– Наконец-то, Хосе! – с притворной радостью отозвалась она. – Я уж думала, нас сейчас заметут – вот-вот облава начнется.

– Облава? С чего бы? – удивился он.

– Ты что, не видишь? Опять что-то взорвали.

– А, это… Я решил, какой-нибудь обдолбанный чудик сигарету не потушил.

Он уселся в машину. Окинул водителя – плотного, остриженного наголо негра – подозрительным взглядом.

– Он к тебе не приставал, нет?

– Ну что ты. Конечно нет. Я ему сразу сказала, что еду к своему другу.

Хенрик продолжал разыгрывать дешевый спектакль:

– Нет, пускай он мне сам скажет! Слышь, брат – ты лез к моей крошке? В глаза мне смотри! Я гниль по глазам чую!

Нервничая, водитель покачал головой:

– Да на кой она мне? Мне проблемы ни к чему. Куда ехать-то?

– Ладно. Верю. – Хенрик расслабился. – Давай, брат, двигай на Букит, дом восемь.

– Мы же собирались в ресторан! – капризно протянула Грета. – Хосе, ты обещал угостить меня обедом! У меня с утра крошки во рту не было.

– Купим поесть по дороге, – отрезал он.

За окном медленно поползли назад первые вечерние фонари.

– Ну, Хосе…

– Нет, я сказал! – И, понизив голос, добавил: – Я соскучился.

– Вечно у тебя одно на уме, – скулила Грета.

– Поговори еще… он точно к тебе не лез? Я знаю, такие чуть что – лезут пощупать симпатичных курочек.

Машина вырвалась с перекрестка, сигналя, подрезала мотоциклиста-посыльного с эмблемой магазина на майке и устремилась вверх по сияющей рекламными огнями Мутино. В этот час весь город высыпал на улицы, чтобы наверстать упущенное за день. Низко над домами просвистел лопастями военный вертолет с хищно вытянутой мордой.

По дороге их остановил дорожный патруль. Резко выкрутив руль, таксист ударил по тормозам. Кольца ржавого сетчатого забора, блестя в свете фар, заколыхались перед самым капотом. Патрульный в закрытом шлеме вразвалку направился в их сторону, сняв с плеча тяжелый карабин. Хенрик переглянулся с Гретой, она успокаивающе пожала его локоть.

Темное бронестекло склонилось над дверцей; фары проезжающих машин играли на нем бликами, лицо полицейского виделось мутным пятном. Грета призывно улыбнулась в невидимые глаза, ее чип накачивал воздух флюидами сбесившейся самки.

– Что там, Сомарес? – окликнули патрульного.

– Ерунда. Какая-то шлюха с клиентом.

Он побрел назад, вновь закинув карабин на плечо.

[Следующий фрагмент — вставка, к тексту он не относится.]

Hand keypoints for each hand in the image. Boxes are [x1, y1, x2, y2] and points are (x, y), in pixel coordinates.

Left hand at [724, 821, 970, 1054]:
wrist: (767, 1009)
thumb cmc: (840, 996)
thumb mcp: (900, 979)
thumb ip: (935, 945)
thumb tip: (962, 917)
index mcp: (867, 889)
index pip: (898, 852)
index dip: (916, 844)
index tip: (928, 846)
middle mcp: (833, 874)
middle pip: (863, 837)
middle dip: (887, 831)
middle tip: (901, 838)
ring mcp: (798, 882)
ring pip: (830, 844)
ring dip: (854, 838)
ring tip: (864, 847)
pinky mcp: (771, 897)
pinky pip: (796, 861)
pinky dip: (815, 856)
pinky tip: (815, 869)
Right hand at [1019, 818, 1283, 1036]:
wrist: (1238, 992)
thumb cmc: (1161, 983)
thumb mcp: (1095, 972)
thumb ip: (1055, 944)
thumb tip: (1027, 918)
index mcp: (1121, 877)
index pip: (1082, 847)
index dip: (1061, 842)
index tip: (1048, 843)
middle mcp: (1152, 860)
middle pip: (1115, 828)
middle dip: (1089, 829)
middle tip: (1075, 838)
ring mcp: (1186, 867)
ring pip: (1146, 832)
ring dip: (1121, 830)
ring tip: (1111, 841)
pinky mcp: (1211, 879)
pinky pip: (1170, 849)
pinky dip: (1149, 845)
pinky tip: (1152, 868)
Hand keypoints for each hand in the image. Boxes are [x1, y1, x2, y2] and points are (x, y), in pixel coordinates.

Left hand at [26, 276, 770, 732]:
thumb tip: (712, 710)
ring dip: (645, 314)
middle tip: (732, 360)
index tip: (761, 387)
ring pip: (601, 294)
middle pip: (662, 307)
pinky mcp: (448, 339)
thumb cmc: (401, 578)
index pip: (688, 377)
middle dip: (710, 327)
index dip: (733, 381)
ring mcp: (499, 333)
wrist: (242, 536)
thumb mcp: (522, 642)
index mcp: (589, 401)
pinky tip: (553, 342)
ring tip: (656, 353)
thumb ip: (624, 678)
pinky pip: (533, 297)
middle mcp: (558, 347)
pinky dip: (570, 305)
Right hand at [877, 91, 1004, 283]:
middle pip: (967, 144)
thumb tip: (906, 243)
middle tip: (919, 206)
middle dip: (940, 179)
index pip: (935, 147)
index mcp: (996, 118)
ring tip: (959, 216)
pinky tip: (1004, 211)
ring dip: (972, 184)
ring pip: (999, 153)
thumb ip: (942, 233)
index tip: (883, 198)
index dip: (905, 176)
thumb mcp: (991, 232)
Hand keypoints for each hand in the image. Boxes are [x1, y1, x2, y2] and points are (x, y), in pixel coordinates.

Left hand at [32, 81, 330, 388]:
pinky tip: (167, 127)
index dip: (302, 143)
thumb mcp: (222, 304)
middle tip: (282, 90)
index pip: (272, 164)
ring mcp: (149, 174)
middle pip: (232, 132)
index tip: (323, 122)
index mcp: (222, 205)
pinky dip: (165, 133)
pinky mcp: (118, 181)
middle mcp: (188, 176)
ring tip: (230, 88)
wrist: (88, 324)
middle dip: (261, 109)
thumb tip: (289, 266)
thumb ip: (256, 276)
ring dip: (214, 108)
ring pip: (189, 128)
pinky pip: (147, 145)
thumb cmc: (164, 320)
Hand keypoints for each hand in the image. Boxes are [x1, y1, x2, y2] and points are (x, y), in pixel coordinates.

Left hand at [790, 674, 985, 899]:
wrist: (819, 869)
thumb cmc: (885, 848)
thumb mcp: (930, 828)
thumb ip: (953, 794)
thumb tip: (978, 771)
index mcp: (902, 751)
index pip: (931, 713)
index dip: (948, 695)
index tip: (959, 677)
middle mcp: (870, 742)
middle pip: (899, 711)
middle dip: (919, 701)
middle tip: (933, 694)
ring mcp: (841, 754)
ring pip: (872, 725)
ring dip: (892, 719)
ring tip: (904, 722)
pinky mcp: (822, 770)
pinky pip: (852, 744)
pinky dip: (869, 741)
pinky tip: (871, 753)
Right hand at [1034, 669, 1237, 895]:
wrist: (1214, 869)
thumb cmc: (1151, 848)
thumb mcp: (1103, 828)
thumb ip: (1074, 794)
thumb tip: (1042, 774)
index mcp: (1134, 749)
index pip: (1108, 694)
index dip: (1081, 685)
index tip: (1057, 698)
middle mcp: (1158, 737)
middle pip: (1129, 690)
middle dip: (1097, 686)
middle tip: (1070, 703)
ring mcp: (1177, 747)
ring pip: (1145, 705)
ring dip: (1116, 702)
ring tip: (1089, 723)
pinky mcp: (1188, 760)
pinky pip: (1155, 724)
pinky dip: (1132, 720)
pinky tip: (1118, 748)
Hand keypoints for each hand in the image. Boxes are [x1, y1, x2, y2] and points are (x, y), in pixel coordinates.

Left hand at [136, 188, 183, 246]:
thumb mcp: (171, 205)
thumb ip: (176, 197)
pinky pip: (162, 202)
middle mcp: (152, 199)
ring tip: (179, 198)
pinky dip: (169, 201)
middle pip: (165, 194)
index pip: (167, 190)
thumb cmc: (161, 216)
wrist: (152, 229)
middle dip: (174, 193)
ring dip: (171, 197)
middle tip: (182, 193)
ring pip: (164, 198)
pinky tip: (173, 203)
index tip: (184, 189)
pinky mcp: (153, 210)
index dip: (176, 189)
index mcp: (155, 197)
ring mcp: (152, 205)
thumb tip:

Водитель с облегчением выдохнул:

– Никогда не знаешь, что у них на уме. Что они, что бандиты – един хрен, – пробормотал он, торопясь вырулить с обочины.

Они вышли на темной улице, такси забурчало двигателем, плеснув в них паровым выхлопом.

– Как все прошло? – спросила Грета уже обычным голосом.

Хенрик пожал плечами:

– Нормально. Как всегда. Можешь докладывать об исполнении.

– Ты нервничал в машине.

– Устал.

Они вошли в темную подворотню; здесь их дороги расходились. Грета бросила на него быстрый взгляд:

– Не хочешь расслабиться? – делано равнодушным тоном поинтересовалась она.

Усмехнувшись, он привлек ее к себе:

– Предлагаешь нарушить правила?

– Постой, – она мягко высвободилась.

– Что такое, крошка?

Грета порылась в сумочке, достав влажную салфетку, стерла яркую помаду и излишки грима.

– Теперь можно.

Они с удовольствием поцеловались.

– Лучше уж с тобой, чем с одной из этих вонючих горилл, – сказала она.

Грета была убежденной нацисткой, воспитанницей «Белых пантер».

4

Хенрик помнил, как увидел ее впервые. Шесть лет назад, в июне, на сборном пункте «Доггер», остров Лёсе. В одном строю тогда стояли и парни и девушки. Последних было не меньше трети. Он был здорово озадачен: это что – столько желающих стать егерями? На взгляд тут собралось около пятисот человек. И пузатые военные катера, выкрашенные серым, продолжали подвозить все новые партии добровольцев в сопровождении команд полевой жандармерии.